Start of Source text

If you are reading this then you are most likely a middle child who is looking for confirmation that you really feel special because of your controversial birth order. Although less attention is given to middle children during child rearing, middle children became an interesting target for research because of their complicated situation. Children who were born on such order have great qualities especially when it comes to coping and socialization. But what are the most common traits that makes up a middle child?
Here is the list:
A part of you will always feel that nobody cares about you – it is the most fundamental feeling that the middle children share. It starts when you just don’t know who or what you should be. The parents are busy making your older sibling responsible and at the same time they are busy looking after and enjoying your younger sibling.
2. You were used to being alone but you are not even sad about it – although not all middle children are introverts, there is a strong force that pushes a middle child to enjoy a moment of himself or herself to meditate or to think of plans especially when a decision has to be made.
You talk to yourself vocally – although it wasn’t intentional, most middle kids were not given the chance to voice out their opinion because it is the job of the older sibling and such decisions are actually made for the benefit of the youngest child. In a way, middle children have been used to voice out their thoughts to their selves alone. They do it because they actually value listening to opinion since they weren’t given that chance when they were young.
You always think that you are not your parents’ favorite – parental biases will always take place no matter how many times parents say that they don’t have favoritism among their children. Meanwhile, the middles would voluntarily take the place of not being the favorite child or the less appreciated one because they have been used to sacrifice ever since they became a middle child.
5. It always comes to you to consider other people’s feelings before you make any decision – although this may sound too kind this is actually true for almost all middle kids. Since they were used to get caught in the middle they learned how it feels to be on top of someone and at the same time find themselves in the bottom.
You feel a bit distant and secretive to your own family – this is a thing that only middle children could understand. It may sound rebellious but it is not. Since they were used being left behind or that their opinions don’t really matter at all, they become cautious in opening up or trusting a family member.

End of Source text
Start of Information shown

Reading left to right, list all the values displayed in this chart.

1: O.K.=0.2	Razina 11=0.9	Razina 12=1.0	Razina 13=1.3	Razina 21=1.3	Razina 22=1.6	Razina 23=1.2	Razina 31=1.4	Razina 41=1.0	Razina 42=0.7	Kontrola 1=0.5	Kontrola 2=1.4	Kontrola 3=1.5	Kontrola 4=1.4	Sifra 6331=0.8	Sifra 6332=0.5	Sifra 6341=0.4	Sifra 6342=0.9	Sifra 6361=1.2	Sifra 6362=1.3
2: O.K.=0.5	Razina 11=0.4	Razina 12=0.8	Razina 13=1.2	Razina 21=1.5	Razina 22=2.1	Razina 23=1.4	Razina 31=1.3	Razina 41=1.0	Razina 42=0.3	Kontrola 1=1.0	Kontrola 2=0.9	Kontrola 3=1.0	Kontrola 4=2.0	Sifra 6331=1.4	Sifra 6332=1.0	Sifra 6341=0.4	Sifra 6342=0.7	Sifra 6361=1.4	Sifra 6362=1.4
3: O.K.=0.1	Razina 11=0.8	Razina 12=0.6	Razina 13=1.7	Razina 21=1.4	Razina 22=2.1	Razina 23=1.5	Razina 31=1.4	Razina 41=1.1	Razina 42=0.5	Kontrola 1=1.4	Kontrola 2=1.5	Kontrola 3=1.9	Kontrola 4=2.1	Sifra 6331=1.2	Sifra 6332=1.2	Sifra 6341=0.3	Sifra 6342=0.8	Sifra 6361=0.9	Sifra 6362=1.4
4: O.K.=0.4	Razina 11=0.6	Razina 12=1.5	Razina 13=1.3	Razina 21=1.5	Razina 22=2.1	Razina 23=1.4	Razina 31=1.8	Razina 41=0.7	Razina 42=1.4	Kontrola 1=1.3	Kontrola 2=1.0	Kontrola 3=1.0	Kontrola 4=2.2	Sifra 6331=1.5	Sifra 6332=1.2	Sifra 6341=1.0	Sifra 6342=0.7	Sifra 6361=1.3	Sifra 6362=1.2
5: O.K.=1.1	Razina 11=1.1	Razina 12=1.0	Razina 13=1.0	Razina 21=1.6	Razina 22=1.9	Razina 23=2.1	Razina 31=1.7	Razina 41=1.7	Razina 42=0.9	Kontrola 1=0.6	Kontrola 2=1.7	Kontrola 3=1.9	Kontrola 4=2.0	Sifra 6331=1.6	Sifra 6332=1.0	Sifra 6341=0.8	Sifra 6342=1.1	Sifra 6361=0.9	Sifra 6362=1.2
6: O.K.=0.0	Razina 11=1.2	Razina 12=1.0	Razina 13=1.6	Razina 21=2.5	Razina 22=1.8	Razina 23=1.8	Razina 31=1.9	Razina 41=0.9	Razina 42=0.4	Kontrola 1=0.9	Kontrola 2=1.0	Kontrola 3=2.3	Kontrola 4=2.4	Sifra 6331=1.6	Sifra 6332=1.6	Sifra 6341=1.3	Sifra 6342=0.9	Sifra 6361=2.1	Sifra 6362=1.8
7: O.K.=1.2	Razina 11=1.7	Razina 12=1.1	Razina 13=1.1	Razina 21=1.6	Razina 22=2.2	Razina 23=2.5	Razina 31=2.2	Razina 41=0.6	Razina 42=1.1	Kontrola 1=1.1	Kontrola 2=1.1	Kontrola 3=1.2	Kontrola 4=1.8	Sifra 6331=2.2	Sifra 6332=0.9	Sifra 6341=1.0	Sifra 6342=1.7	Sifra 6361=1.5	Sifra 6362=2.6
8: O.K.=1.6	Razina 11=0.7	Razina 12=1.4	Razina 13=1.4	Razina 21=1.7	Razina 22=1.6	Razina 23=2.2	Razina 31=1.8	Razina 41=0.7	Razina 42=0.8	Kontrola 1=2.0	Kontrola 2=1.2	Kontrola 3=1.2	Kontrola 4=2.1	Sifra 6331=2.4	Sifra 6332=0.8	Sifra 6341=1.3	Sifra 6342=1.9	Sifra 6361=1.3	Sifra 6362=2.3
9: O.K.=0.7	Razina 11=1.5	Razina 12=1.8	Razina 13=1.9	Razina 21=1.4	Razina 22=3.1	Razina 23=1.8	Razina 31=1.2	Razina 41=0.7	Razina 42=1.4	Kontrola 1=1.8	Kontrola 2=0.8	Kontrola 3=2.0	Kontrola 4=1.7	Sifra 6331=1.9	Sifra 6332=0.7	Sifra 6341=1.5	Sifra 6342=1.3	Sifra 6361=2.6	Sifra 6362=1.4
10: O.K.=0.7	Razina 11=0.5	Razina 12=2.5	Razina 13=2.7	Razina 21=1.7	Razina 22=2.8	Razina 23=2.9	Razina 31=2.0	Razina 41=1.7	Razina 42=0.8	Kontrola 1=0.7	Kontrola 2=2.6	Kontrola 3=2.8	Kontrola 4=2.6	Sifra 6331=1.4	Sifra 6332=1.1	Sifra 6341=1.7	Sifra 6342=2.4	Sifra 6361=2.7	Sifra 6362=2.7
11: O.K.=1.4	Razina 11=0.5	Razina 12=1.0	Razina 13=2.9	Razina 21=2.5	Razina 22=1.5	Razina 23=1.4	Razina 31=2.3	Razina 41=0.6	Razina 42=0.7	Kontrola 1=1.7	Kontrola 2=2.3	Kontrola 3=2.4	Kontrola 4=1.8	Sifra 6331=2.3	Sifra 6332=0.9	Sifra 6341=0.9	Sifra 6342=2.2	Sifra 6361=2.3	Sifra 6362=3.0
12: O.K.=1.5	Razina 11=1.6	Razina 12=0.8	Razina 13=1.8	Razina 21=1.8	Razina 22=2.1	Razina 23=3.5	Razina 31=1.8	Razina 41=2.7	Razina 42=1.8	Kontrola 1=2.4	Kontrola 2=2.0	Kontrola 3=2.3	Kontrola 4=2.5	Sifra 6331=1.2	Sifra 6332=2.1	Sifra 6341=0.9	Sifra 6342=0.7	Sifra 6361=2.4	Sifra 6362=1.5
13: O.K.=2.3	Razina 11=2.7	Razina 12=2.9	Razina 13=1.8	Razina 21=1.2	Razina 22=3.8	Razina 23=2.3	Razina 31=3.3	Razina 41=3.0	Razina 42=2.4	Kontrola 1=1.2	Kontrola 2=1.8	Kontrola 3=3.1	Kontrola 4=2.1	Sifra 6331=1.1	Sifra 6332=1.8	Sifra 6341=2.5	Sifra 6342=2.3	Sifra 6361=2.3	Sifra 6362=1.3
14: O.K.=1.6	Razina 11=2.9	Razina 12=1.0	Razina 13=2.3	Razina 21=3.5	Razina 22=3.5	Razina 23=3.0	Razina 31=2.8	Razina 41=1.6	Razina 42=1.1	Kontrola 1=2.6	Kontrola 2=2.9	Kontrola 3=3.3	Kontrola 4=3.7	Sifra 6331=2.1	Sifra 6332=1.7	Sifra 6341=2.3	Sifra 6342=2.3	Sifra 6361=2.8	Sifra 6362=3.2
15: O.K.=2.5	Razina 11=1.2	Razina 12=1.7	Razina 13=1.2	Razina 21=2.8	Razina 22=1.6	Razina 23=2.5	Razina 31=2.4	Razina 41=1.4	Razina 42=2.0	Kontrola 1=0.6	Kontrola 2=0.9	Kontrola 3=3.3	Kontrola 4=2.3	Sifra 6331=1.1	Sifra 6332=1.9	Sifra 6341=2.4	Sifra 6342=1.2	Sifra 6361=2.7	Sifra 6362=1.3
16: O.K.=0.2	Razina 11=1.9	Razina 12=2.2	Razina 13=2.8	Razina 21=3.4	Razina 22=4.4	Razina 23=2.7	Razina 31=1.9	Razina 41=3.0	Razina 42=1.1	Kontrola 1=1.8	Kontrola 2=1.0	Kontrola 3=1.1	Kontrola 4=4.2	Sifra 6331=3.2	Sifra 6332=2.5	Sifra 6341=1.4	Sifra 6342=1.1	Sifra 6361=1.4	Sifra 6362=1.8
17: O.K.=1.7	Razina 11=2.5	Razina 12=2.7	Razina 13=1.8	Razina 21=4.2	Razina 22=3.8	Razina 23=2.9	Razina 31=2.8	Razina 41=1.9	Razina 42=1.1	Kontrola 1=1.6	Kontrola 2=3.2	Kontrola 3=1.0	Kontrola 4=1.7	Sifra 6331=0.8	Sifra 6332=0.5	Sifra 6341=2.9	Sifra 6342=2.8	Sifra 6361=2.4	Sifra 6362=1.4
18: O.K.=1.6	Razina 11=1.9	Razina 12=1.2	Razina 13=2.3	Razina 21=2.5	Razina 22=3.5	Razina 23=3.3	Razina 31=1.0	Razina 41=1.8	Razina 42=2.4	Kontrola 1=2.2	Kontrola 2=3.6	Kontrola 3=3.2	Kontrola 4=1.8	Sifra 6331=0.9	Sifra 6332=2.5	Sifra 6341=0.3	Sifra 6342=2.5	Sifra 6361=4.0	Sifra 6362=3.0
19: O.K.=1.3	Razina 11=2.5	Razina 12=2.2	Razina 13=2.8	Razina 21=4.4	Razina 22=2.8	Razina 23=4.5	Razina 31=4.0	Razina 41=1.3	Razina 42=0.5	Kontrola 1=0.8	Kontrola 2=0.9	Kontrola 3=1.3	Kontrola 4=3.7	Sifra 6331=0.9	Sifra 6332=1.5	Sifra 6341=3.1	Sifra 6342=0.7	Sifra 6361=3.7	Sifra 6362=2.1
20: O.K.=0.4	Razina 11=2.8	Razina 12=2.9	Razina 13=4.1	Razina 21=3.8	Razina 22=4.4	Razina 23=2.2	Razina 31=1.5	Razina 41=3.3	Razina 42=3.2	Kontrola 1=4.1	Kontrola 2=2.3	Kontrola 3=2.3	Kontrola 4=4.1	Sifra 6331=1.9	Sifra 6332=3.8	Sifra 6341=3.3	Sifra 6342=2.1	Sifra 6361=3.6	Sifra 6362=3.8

End of Information shown

• Work order: According to the text about middle children, what is the most fundamental feeling that middle children share?

• Exercise answer: A part of them will always feel that nobody cares about them.